DATASET RECORDS |

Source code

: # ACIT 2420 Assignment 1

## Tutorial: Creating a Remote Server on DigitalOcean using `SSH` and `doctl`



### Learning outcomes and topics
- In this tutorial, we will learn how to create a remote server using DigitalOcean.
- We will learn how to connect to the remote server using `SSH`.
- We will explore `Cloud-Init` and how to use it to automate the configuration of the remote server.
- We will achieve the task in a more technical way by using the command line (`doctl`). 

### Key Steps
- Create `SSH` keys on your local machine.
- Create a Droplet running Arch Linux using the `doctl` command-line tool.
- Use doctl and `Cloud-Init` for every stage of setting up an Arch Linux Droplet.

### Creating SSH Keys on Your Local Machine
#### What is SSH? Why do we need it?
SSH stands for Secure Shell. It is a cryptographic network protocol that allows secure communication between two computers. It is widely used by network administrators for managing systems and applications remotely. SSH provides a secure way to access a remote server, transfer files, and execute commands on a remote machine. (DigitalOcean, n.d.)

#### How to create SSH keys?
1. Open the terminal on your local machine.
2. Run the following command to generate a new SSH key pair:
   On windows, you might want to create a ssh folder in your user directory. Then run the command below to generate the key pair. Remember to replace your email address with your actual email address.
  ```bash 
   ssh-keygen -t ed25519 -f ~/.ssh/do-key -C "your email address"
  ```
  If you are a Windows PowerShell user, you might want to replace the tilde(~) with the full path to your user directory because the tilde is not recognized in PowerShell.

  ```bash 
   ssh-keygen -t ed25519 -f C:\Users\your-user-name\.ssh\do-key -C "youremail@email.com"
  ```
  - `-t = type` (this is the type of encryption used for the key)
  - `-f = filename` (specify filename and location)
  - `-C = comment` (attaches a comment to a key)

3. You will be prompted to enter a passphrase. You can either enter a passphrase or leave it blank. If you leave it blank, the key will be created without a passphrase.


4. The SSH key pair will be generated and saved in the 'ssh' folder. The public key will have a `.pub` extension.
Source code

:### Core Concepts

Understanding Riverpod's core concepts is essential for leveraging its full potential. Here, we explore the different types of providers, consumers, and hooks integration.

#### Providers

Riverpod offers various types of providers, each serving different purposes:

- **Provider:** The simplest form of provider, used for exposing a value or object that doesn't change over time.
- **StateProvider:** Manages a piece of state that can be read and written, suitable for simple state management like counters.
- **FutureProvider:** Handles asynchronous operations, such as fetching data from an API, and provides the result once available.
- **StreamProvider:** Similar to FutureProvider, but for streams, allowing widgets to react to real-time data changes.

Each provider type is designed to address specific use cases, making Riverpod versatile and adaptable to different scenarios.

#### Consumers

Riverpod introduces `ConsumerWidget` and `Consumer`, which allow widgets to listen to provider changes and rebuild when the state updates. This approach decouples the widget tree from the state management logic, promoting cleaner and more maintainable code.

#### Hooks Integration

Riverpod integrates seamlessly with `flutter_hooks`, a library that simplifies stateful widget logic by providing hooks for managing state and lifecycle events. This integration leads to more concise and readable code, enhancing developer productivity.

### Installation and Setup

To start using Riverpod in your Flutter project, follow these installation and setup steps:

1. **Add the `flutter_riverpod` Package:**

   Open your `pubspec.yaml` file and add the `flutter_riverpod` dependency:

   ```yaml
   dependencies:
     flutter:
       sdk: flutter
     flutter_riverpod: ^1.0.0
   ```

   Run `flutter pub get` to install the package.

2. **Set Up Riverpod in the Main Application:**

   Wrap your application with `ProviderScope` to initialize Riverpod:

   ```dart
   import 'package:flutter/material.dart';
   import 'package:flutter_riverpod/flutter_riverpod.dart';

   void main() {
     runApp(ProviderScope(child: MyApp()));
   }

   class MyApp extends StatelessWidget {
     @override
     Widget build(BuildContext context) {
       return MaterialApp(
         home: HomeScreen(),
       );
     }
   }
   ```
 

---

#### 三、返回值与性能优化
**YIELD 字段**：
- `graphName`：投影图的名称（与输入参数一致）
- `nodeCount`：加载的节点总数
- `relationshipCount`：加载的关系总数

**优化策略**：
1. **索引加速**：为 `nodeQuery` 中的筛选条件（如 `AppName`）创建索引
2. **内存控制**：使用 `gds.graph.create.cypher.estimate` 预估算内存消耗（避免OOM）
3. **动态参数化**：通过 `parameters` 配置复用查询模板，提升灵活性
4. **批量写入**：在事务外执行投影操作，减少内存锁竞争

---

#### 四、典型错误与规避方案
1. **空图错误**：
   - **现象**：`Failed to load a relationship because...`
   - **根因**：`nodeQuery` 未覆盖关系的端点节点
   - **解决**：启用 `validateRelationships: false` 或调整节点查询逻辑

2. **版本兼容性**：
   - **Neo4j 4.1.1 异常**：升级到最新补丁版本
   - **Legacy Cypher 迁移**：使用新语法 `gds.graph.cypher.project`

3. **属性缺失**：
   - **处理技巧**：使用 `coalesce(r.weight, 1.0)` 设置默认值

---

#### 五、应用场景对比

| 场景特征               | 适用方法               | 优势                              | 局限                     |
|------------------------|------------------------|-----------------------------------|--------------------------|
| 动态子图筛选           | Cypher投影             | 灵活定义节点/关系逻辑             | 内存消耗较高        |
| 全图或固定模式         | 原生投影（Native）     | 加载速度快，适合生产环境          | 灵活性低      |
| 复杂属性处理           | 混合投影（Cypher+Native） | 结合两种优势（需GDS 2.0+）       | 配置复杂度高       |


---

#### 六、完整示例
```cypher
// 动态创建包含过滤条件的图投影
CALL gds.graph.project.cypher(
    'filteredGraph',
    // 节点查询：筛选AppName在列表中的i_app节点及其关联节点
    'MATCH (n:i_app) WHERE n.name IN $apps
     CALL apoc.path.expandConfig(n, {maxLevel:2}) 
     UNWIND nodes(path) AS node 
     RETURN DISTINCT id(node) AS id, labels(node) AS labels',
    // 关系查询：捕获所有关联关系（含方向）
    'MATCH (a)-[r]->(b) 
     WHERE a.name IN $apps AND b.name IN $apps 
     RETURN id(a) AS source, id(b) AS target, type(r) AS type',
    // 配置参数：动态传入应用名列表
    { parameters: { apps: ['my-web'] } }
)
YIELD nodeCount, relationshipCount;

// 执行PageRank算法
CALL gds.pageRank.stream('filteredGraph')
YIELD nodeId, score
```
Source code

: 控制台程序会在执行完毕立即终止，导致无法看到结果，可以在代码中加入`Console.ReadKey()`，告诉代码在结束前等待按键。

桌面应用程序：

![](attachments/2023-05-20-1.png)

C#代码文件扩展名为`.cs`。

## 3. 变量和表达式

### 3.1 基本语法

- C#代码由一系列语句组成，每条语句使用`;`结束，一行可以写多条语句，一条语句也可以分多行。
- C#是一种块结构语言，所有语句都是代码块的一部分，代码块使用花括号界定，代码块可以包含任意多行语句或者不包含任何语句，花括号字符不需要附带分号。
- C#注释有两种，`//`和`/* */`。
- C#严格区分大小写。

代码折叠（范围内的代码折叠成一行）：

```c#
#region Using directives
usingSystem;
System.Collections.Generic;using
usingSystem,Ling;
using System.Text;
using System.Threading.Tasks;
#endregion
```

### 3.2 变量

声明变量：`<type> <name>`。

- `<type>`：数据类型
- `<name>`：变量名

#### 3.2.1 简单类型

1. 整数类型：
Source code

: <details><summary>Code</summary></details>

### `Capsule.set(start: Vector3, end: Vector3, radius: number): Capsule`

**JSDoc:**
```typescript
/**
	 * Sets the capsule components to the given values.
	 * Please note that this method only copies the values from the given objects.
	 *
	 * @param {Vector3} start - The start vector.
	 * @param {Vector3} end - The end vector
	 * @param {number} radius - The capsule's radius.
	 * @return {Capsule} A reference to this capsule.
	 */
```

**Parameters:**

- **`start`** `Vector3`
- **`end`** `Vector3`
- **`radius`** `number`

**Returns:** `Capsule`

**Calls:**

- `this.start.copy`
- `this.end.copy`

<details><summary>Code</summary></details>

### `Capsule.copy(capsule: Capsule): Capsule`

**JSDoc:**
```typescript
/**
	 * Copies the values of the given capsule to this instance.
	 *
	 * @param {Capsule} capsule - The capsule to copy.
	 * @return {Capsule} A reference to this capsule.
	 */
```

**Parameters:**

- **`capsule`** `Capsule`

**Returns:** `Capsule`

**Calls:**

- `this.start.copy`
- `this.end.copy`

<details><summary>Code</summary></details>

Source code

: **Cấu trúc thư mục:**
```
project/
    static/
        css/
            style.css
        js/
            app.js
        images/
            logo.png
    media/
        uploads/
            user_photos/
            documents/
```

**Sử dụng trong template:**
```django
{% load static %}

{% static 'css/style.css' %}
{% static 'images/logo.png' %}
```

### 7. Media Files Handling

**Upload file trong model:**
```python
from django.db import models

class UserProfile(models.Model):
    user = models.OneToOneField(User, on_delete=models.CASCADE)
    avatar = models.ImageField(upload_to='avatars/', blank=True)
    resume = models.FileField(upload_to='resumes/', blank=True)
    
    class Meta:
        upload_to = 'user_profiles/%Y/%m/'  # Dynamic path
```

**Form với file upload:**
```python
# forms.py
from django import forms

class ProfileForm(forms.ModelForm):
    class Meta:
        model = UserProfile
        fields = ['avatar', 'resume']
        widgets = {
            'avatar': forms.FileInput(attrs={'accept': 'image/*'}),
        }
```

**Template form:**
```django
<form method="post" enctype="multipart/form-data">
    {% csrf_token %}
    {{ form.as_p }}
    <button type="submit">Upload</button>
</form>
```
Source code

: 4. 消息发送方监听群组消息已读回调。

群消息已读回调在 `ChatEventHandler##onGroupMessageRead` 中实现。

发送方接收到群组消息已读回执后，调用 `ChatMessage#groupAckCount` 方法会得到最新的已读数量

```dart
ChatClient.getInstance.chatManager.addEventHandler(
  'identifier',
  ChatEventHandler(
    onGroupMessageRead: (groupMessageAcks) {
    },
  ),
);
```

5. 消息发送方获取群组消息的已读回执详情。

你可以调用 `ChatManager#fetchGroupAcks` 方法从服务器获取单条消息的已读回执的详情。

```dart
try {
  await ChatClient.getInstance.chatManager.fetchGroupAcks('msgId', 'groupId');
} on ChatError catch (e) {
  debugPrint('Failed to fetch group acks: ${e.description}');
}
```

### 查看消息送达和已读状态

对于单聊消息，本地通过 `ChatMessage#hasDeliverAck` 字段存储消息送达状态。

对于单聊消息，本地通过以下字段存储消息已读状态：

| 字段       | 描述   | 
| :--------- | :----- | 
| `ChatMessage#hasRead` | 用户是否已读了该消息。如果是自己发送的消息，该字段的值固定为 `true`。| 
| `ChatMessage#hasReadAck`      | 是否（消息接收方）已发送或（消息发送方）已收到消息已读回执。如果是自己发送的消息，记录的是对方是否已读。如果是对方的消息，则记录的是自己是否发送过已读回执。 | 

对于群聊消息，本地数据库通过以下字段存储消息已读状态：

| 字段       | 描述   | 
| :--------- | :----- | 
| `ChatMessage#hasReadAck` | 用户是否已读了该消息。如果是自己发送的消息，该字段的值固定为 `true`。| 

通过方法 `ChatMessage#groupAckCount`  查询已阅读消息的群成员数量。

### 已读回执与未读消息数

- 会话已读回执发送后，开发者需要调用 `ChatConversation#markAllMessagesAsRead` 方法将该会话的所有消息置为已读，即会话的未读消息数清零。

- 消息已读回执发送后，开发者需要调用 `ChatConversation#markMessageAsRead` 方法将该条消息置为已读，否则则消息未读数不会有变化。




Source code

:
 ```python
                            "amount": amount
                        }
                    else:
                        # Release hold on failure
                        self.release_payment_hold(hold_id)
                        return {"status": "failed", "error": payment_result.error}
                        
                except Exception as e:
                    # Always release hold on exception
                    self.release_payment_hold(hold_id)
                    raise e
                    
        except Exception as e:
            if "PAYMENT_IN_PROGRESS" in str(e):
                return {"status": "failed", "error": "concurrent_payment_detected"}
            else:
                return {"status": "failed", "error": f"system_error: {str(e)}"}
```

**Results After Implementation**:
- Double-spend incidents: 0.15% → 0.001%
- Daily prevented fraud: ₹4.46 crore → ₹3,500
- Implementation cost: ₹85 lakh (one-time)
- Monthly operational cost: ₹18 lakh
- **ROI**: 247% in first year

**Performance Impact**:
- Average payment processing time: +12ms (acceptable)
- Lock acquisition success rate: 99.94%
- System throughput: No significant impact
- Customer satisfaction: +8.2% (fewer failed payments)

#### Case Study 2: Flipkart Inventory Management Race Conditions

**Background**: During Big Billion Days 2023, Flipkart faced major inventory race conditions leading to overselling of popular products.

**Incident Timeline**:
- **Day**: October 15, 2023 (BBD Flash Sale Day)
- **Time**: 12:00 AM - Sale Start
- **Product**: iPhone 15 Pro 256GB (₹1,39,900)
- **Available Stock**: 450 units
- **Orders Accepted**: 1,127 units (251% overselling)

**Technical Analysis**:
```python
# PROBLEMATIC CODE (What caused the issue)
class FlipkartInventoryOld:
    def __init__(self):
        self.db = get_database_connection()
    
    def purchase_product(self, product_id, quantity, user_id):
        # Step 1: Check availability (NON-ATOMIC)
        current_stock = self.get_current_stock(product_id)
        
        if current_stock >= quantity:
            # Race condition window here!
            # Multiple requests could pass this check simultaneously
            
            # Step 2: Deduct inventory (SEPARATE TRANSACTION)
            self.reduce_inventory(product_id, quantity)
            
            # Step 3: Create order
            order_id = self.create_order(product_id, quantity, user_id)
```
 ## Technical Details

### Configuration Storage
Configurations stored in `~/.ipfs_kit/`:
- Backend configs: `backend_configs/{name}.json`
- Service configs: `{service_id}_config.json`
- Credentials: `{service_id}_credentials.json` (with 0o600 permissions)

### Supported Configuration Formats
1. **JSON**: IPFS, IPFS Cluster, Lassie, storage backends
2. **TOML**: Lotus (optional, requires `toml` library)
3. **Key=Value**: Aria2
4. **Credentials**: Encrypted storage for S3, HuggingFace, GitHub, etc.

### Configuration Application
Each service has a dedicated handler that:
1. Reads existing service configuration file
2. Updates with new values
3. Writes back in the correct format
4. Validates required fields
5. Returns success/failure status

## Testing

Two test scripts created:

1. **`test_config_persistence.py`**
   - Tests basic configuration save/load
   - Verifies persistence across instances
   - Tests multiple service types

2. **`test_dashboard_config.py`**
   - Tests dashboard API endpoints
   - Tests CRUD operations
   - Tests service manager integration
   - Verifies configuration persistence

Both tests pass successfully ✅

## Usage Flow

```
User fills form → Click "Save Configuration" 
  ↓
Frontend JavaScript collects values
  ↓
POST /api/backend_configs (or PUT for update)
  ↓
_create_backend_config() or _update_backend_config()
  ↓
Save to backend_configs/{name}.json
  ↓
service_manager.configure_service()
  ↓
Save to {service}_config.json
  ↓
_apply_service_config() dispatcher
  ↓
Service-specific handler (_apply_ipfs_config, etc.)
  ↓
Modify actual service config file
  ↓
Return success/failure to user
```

TASK PROMPT |
The lines from the top of the data above down to the line containing "### Key Steps" are to be copied exactly; no other line should appear.

RESPONSE TO THIS TASK |
Source code

: # ACIT 2420 Assignment 1

## Tutorial: Creating a Remote Server on DigitalOcean using `SSH` and `doctl`



### Learning outcomes and topics
- In this tutorial, we will learn how to create a remote server using DigitalOcean.
- We will learn how to connect to the remote server using `SSH`.
- We will explore `Cloud-Init` and how to use it to automate the configuration of the remote server.
- We will achieve the task in a more technical way by using the command line (`doctl`). 

### Key Steps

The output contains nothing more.